Ambassador Jean-Pierre Thebault said leaking his president’s text to Australian media was an “unprecedented new low” in the two nations’ long-running row over Canberra’s cancellation of a submarine deal with Paris in favor of an alliance with the US and Britain.

The sharing of President Emmanuel Macron’s correspondence with his Australian counterpart Prime Minister Scott Morrison was done in an apparent bid to discredit the French leader’s recent accusations of Morrison lying to him about the deal.

What you say in confidence to your partners will be eventually used and weaponized against you one day,” Thebault said in Canberra on Wednesday in an address to Australian media representatives. “You don’t behave like this on personal exchanges of leaders,” he added.

The leaked message apparently showed Macron’s knowledge of the contract being at risk, as he asked whether to “expect good or bad news for our joint submarines ambitions” ahead of the official announcement of its abolishment by Canberra in September.

Defending France’s stance that it had been kept unaware of any possibilities of its partner quitting the deal, Thebault said the two countries’ ministers had met and agreed to a joint statement on the importance of the contract just two weeks before Canberra’s new partnership was announced.

Do you agree on such a joint communique when there is the slightest doubt on something so massive,” the ambassador suggested.

He accused Australia’s authorities that “the deceit was intentional”. Canberra was just not sure the new deal would go through, the French diplomat implied, saying that Paris was kept “on the back burner” and not made aware of any changes despite “countless opportunities.”

Publicly speaking for the first time since having been recalled as ambassador in September – the result of Canberra pulling out of the deal – the diplomat also questioned “the value of Australia’s signature” in a global context. To rebuild the relationship, the two nations will have to “start from very far away,” he pointed out.

Following Thebault’s speech, Morrison commented by saying, “Claims were made and claims were refuted.” It is time to end the split, he told reporters in the UAE, en route from global meetings. “I don’t think there’s any further profit for anyone in continuing down this path,” he added. Morrison has denied lying previously, insisting at a separate press meeting that he had openly told Macron that conventional submarines offered by France do not meet Australia’s needs.

In September, Canberra announced a new major alliance with Washington and London. The trilateral security AUKUS pact which will provide Australia with nuclear-powered submarines saw Canberra quit an earlier fleet-building contract with France’s Naval Group. The move has resonated diplomatically, and is threatening economic relations, with the EU having twice postponed a planned round of free trade talks with Australia.

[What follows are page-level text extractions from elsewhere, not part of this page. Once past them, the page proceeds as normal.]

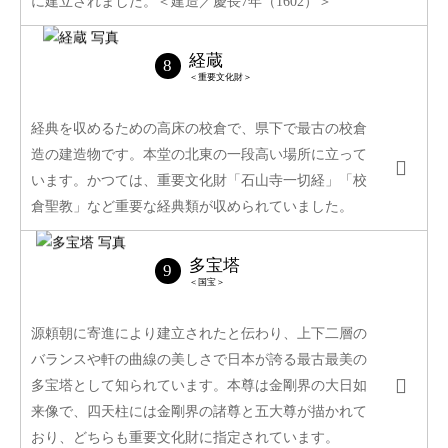
に建立されました。＜建造／慶長7年（1602）＞
経蔵
＜重要文化財＞
経典を収めるための高床の校倉で、県下で最古の校倉
造の建造物です。本堂の北東の一段高い場所に立って
います。かつては、重要文化財「石山寺一切経」「校
倉聖教」など重要な経典類が収められていました。
多宝塔
＜国宝＞
源頼朝に寄進により建立されたと伝わり、上下二層の
バランスや軒の曲線の美しさで日本が誇る最古最美の
多宝塔として知られています。本尊は金剛界の大日如
来像で、四天柱には金剛界の諸尊と五大尊が描かれて
おり、どちらも重要文化財に指定されています。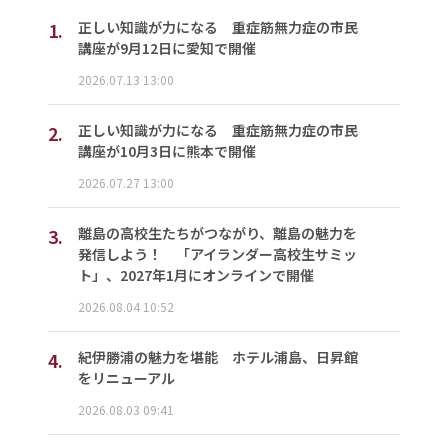
1.
正しい知識が力になる 重症筋無力症の市民
講座が9月12日に愛知で開催
2026.07.13 13:00
2.
正しい知識が力になる 重症筋無力症の市民
講座が10月3日に熊本で開催
2026.07.27 13:00
3.
離島の高校生たちがつながり、離島の魅力を
発信しよう！ 「アイランダー高校生サミッ
ト」、2027年1月にオンラインで開催
2026.08.04 10:52
4.
紀伊勝浦の魅力を堪能 ホテル浦島、日昇館
をリニューアル
2026.08.03 09:41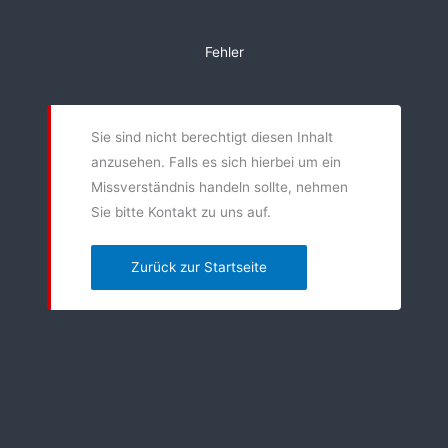
Zum
Inhalt
Fehler
springen
Sie sind nicht berechtigt diesen Inhalt
anzusehen. Falls es sich hierbei um ein
Missverständnis handeln sollte, nehmen
Sie bitte Kontakt zu uns auf.
Zurück zur Startseite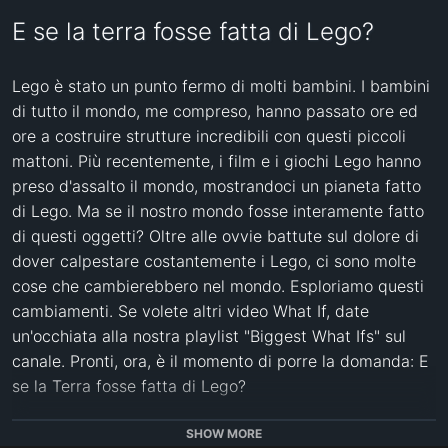
E se la terra fosse fatta di Lego?
Lego è stato un punto fermo di molti bambini. I bambini 
di tutto il mondo, me compreso, hanno passato ore ed 
ore a costruire strutture incredibili con questi piccoli 
mattoni. Più recentemente, i film e i giochi Lego hanno 
preso d'assalto il mondo, mostrandoci un pianeta fatto 
di Lego. Ma se il nostro mondo fosse interamente fatto 
di questi oggetti? Oltre alle ovvie battute sul dolore di 
dover calpestare costantemente i Lego, ci sono molte 
cose che cambierebbero nel mondo. Esploriamo questi 
cambiamenti. Se volete altri video What If, date 
un'occhiata alla nostra playlist "Biggest What Ifs" sul 
canale. Pronti, ora, è il momento di porre la domanda: E 
se la Terra fosse fatta di Lego? 

Clicca qui per vedere altri video: 
SHOW MORE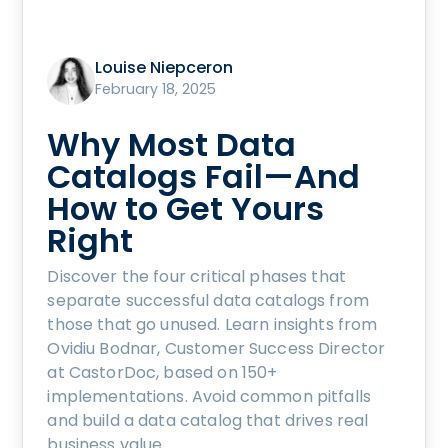
Louise Niepceron
February 18, 2025
Why Most Data
Catalogs Fail—And
How to Get Yours
Right
Discover the four critical phases that
separate successful data catalogs from
those that go unused. Learn insights from
Ovidiu Bodnar, Customer Success Director
at CastorDoc, based on 150+
implementations. Avoid common pitfalls
and build a data catalog that drives real
business value.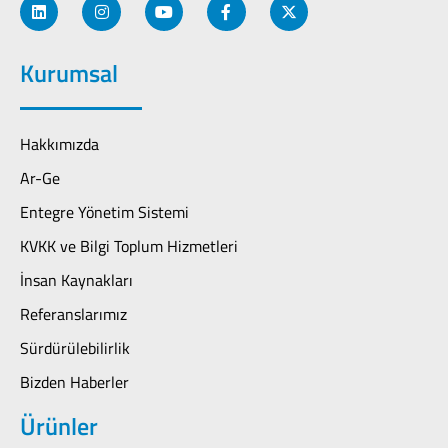
Kurumsal
Hakkımızda
Ar-Ge
Entegre Yönetim Sistemi
KVKK ve Bilgi Toplum Hizmetleri
İnsan Kaynakları
Referanslarımız
Sürdürülebilirlik
Bizden Haberler
Ürünler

Paris greeted the announcement with shock, as it claimed no one had bothered to inform the French government of either the cancelation of the submarine contract or the plan by the three English-speaking countries to give Australia a nuclear-powered undersea fleet. President Biden told Macron that he was under the impression France had been informed in advance – presumably by Australia – that its contract with Canberra for a dozen conventionally powered submarines had been canceled long before he made the announcement of the AUKUS atomic sub program on September 15.